TEXTE FOURNI:
__________

Salariés absents, signature de contrats reportée, problèmes de trésorerie ou d'approvisionnement: le blocage du ciel européen commence à compliquer le vie de certaines entreprises françaises.
Le nuage de cendres islandais, qui cloue au sol les avions en Europe, "perturbe considérablement le fonctionnement de nombreuses entreprises", confirme le Medef, qui a mis en place une cellule de crise vu le "nombre de remontées" de ses adhérents.
"On n'avait pas besoin de ça!", au moment où les entreprises émergent tout juste de la récession, soupire sa présidente Laurence Parisot.
Selon la Confédération générale des petites et moyenne entreprises, les PME aussi pourraient rencontrer des difficultés de trésorerie si les paiements effectués par chèque et acheminés par les airs sont retardés.
Mais la situation est contrastée: d'un côté, des entreprises dont l'activité est très dépendante du transport (tourisme, courrier, taxis) ou du fret aérien (industrie électrique et électronique); de l'autre, celles qui rencontrent des problèmes d'organisation, gênants mais pas pénalisants.

__________

TESTEZ VOTRE COMPRÉHENSION:
1. Recopiez le passage de l'article sur le nuage de cendres qui commence aux mots "Selon la Confédération" et s'arrête après les mots "airs sont retardés.".
2. Présentez sous forme de liste le paragraphe de l'article sur le nuage de cendres qui commence par « Mais la situation est contrastée », en conservant ses informations essentielles.
3. Traduisez en anglais cette phrase de l'article sur le nuage de cendres : « Le nuage de cendres islandais, qui cloue au sol les avions en Europe, "perturbe considérablement le fonctionnement de nombreuses entreprises", confirme le Medef, qui a mis en place une cellule de crise vu le "nombre de remontées" de ses adhérents. »

Données de segmentation de page:
__________

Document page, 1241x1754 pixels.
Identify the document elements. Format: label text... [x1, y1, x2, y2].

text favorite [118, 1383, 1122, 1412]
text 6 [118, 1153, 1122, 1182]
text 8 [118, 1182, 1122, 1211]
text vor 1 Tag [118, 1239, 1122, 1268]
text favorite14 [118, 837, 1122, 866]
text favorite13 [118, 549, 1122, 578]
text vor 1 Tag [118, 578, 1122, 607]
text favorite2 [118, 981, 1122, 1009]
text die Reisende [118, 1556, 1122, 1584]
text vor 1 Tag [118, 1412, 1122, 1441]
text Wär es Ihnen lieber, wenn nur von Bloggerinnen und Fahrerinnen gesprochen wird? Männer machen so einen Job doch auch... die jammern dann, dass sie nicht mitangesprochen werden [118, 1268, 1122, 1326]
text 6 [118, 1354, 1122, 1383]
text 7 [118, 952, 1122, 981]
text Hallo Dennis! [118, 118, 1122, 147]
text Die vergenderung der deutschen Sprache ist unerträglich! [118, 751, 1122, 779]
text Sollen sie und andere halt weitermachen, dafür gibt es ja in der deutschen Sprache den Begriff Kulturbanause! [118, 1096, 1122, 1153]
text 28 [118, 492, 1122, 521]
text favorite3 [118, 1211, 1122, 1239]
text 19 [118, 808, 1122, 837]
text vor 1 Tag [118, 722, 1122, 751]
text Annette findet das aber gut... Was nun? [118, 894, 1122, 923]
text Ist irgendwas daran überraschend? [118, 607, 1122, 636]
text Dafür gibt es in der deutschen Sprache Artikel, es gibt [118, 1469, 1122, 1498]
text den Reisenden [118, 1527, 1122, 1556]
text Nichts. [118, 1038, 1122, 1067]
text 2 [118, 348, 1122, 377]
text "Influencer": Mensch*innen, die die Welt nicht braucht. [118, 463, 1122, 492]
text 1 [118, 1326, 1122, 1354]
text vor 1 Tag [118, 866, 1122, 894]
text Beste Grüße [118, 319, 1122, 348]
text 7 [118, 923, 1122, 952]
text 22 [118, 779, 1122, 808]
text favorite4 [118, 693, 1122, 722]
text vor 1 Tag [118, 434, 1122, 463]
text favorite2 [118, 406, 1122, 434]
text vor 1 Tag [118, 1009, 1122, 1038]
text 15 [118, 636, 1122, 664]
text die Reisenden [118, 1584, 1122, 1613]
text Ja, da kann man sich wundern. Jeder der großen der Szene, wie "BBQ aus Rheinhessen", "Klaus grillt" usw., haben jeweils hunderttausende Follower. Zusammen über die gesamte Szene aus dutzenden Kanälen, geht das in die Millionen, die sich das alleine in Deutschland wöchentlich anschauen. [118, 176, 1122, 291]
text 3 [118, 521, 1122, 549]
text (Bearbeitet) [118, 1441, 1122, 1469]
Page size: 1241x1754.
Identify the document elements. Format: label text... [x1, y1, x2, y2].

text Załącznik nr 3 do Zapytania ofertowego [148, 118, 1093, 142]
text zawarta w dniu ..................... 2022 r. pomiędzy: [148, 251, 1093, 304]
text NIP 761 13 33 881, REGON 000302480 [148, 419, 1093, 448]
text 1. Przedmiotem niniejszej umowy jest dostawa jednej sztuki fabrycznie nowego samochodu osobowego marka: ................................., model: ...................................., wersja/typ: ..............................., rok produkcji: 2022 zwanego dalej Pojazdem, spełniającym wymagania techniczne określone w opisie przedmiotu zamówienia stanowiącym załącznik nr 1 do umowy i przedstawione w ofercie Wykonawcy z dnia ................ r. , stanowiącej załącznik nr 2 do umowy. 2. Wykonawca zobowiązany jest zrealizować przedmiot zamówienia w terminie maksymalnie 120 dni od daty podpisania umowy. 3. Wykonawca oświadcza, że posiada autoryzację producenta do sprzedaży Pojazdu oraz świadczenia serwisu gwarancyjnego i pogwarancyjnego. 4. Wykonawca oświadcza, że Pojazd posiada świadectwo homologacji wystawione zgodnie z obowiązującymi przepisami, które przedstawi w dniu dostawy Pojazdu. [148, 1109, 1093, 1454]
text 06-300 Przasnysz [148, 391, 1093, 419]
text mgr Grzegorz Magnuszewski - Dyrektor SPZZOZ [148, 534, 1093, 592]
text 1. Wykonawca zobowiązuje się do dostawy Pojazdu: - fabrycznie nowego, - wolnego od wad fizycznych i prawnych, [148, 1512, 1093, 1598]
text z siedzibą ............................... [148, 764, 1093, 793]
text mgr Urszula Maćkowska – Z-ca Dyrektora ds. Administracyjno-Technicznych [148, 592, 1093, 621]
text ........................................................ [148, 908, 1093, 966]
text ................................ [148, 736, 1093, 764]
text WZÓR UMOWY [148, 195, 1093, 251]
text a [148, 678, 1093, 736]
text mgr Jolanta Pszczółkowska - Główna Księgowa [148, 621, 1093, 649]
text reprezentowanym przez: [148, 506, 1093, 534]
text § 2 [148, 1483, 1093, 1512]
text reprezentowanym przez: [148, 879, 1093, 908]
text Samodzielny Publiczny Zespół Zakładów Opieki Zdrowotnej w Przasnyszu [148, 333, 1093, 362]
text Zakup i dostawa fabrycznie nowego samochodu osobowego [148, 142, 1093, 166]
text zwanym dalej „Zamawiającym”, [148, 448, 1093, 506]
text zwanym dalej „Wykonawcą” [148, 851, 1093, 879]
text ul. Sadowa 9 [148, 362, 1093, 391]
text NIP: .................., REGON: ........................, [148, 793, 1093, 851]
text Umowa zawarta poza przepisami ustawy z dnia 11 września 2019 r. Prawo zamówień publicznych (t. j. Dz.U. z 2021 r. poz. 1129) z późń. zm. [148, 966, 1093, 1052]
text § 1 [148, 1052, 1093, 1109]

__________

CORRIGÉ DES EXERCICES:
1.
Selon la Confédération générale des petites et moyenne entreprises, les PME aussi pourraient rencontrer des difficultés de trésorerie si les paiements effectués par chèque et acheminés par les airs sont retardés.

2.
- La situation des entreprises est contrastée.
- D'un côté, certaines ont une activité très dépendante du transport (tourisme, courrier, taxis) ou du fret aérien (industrie électrique et électronique).
- De l'autre, certaines rencontrent des problèmes d'organisation, gênants mais pas pénalisants.

3. The Icelandic ash cloud, which is grounding planes in Europe, "is considerably disrupting the operations of many companies," confirms the Medef, which has set up a crisis unit in view of the "number of reports" from its members.